### Description of the task
In the answer, transcribe exactly the lines from the beginning of the material through the line holding "114 European Journal", and skip every picture.
++++ Exercise materials
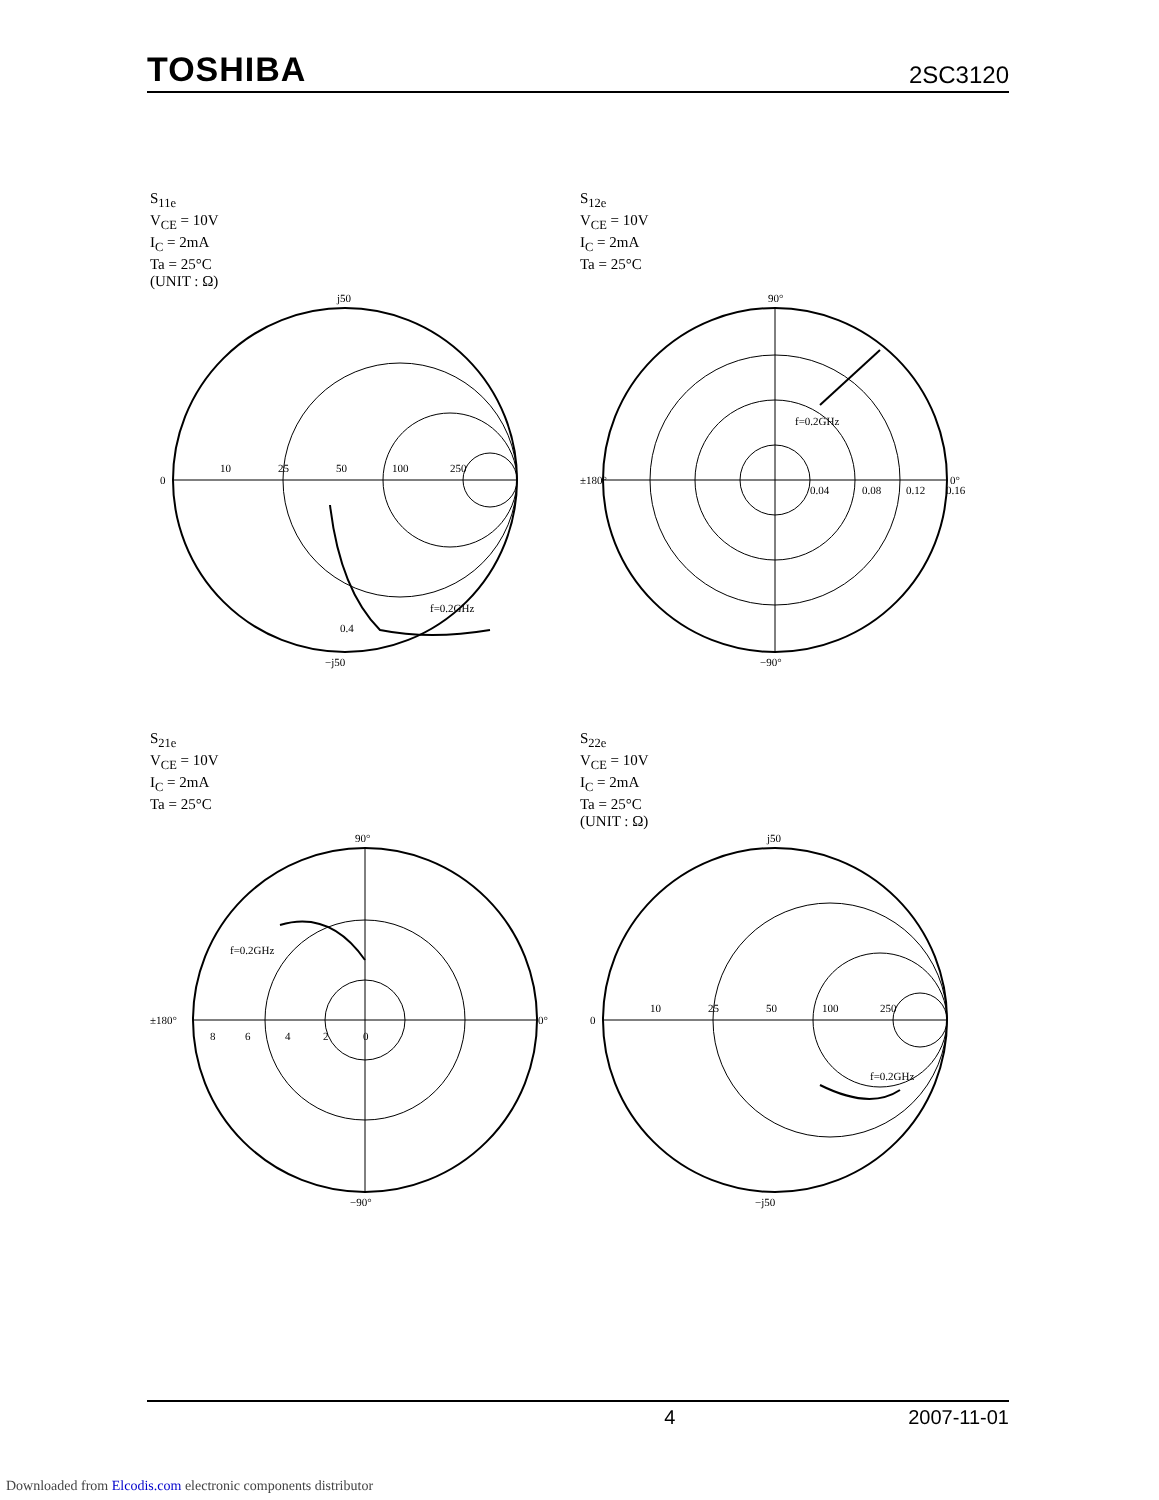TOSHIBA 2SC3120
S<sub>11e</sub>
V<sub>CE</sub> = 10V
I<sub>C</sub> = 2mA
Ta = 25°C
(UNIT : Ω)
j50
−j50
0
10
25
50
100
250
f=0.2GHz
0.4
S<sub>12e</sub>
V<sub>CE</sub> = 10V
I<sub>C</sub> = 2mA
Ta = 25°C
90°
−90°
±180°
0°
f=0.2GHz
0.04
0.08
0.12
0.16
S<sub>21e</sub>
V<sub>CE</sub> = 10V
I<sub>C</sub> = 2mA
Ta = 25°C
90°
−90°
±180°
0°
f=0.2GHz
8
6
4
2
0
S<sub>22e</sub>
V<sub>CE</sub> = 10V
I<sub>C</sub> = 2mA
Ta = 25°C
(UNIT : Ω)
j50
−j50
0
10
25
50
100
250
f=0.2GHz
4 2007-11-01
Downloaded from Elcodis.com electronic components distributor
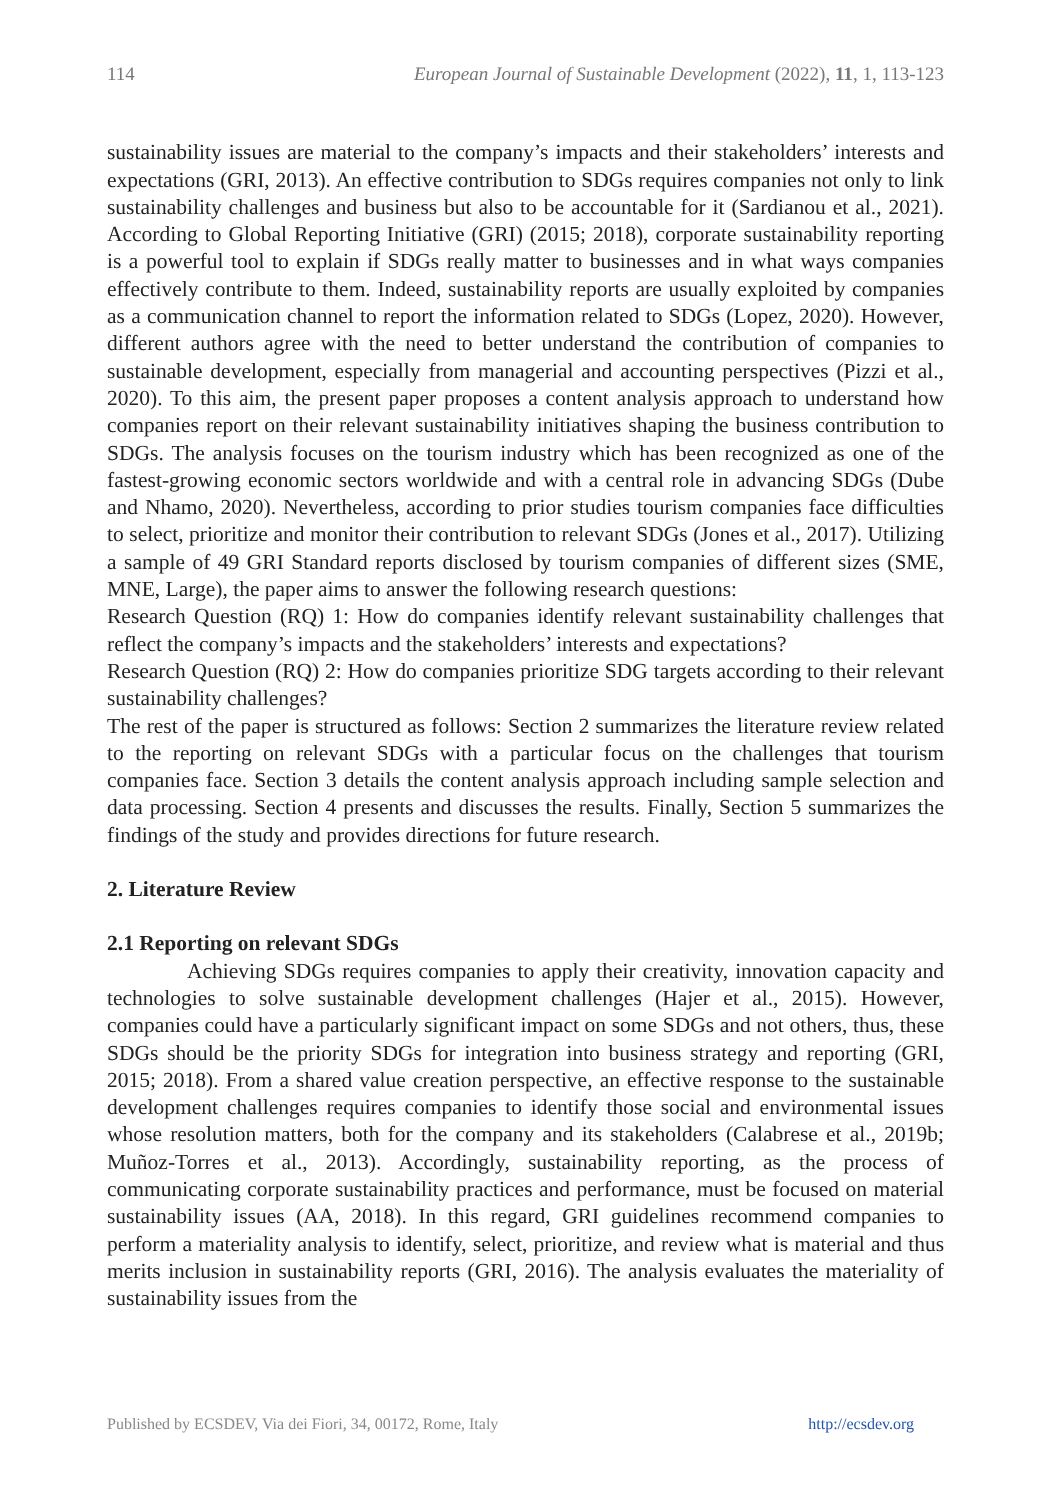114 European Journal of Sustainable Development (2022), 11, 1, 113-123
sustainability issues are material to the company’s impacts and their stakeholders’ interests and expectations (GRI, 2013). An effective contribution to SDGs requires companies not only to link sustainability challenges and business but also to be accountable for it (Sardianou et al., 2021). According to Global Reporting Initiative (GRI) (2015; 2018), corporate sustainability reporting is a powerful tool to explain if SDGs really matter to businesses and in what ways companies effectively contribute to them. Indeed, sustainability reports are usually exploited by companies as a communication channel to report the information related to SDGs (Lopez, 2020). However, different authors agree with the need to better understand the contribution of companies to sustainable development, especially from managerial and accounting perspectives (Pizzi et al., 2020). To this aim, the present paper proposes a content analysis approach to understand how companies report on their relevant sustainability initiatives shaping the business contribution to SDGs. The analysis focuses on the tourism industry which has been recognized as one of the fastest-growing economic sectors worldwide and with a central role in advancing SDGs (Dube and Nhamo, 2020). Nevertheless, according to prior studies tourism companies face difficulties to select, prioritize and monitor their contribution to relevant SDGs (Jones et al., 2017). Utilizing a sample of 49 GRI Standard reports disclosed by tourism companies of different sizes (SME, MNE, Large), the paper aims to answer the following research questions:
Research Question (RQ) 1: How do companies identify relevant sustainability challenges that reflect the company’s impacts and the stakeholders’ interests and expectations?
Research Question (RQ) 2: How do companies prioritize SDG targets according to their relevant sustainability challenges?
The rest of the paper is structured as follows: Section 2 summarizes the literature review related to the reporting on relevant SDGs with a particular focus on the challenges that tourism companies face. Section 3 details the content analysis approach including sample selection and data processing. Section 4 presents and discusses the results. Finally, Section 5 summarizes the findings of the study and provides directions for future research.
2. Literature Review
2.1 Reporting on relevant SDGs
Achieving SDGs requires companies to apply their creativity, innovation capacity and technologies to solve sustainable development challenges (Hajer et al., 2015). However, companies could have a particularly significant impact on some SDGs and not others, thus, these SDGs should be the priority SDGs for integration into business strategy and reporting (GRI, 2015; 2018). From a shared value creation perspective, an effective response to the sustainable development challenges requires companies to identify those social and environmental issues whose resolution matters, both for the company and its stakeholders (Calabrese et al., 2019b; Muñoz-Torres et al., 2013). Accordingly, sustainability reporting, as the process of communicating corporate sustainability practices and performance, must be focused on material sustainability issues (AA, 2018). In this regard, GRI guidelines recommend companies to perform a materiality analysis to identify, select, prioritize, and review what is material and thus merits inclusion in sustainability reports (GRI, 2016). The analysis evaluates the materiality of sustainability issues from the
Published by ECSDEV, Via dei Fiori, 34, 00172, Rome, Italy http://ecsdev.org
++++++++
### Completed exercise
TOSHIBA 2SC3120
S<sub>11e</sub>
V<sub>CE</sub> = 10V
I<sub>C</sub> = 2mA
Ta = 25°C
(UNIT : Ω)
j50
−j50
0
10
25
50
100
250
f=0.2GHz
0.4
S<sub>12e</sub>
V<sub>CE</sub> = 10V
I<sub>C</sub> = 2mA
Ta = 25°C
90°
−90°
±180°
0°
f=0.2GHz
0.04
0.08
0.12
0.16
S<sub>21e</sub>
V<sub>CE</sub> = 10V
I<sub>C</sub> = 2mA
Ta = 25°C
90°
−90°
±180°
0°
f=0.2GHz
8
6
4
2
0
S<sub>22e</sub>
V<sub>CE</sub> = 10V
I<sub>C</sub> = 2mA
Ta = 25°C
(UNIT : Ω)
j50
−j50
0
10
25
50
100
250
f=0.2GHz
4 2007-11-01
Downloaded from Elcodis.com electronic components distributor
114 European Journal of Sustainable Development (2022), 11, 1, 113-123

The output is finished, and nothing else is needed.